Big Pharma has all kinds of products to help you quit smoking…
You can try chewing nicotine gum to reduce cravings. You can wear nicotine patches. Or you can try smoking cessation drugs like Chantix (varenicline) or Zyban (bupropion).
The problem is that none of these methods work very well.
A 2016 study in the Journal of the American Medical Association found that only 19-27% of smokers can successfully quit using nicotine replacement or medications.
A new study shows there may be a better way to kick the habit. It increases the success rate nearly six-fold.
The research was presented at EuroPrevent 2019. It’s an annual meeting of the European Society of Cardiology.

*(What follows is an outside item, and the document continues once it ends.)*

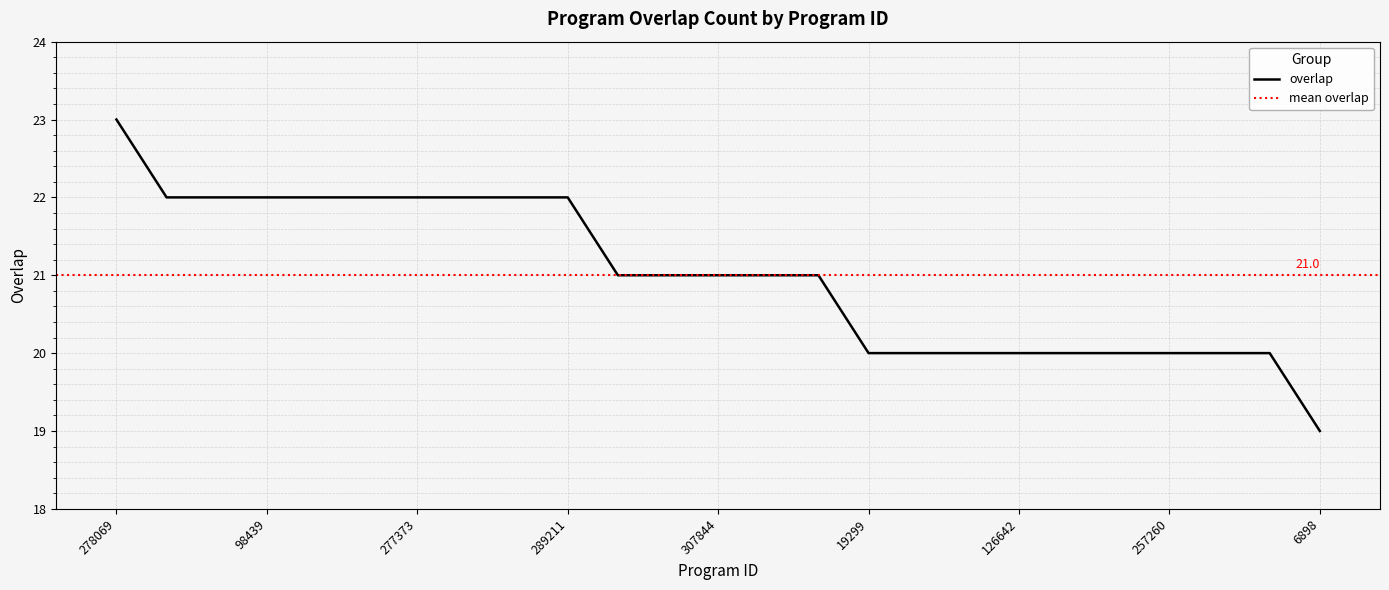

What is the difference between the maximum and minimum values?

4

Scientists looked at the impact that significant others have on people trying to quit smoking.
The researchers found that couples who attempted to quit smoking together were 5.83 times more likely to be successful than people who tried to quit solo.
Professor Magda Lampridou was the study author. She said, “Quitting smoking can be a lonely endeavor.”
When people attempt to quit with a partner, they can “distract each other from the cravings.”
They can also encourage replacement activities, like “eating healthy food or meditating when alone.”
Team Up to Quit Smoking
The bottom line?
If you want to quit, find someone to quit with you. It doesn’t have to be a spouse. It can be a friend or anyone else that you see regularly. The important part is that you make a pact with a fellow smoker who wants to quit and that you support each other.
You’ll have a far better chance to end your cigarette addiction than if you go it alone or use one of Big Pharma’s ineffective products.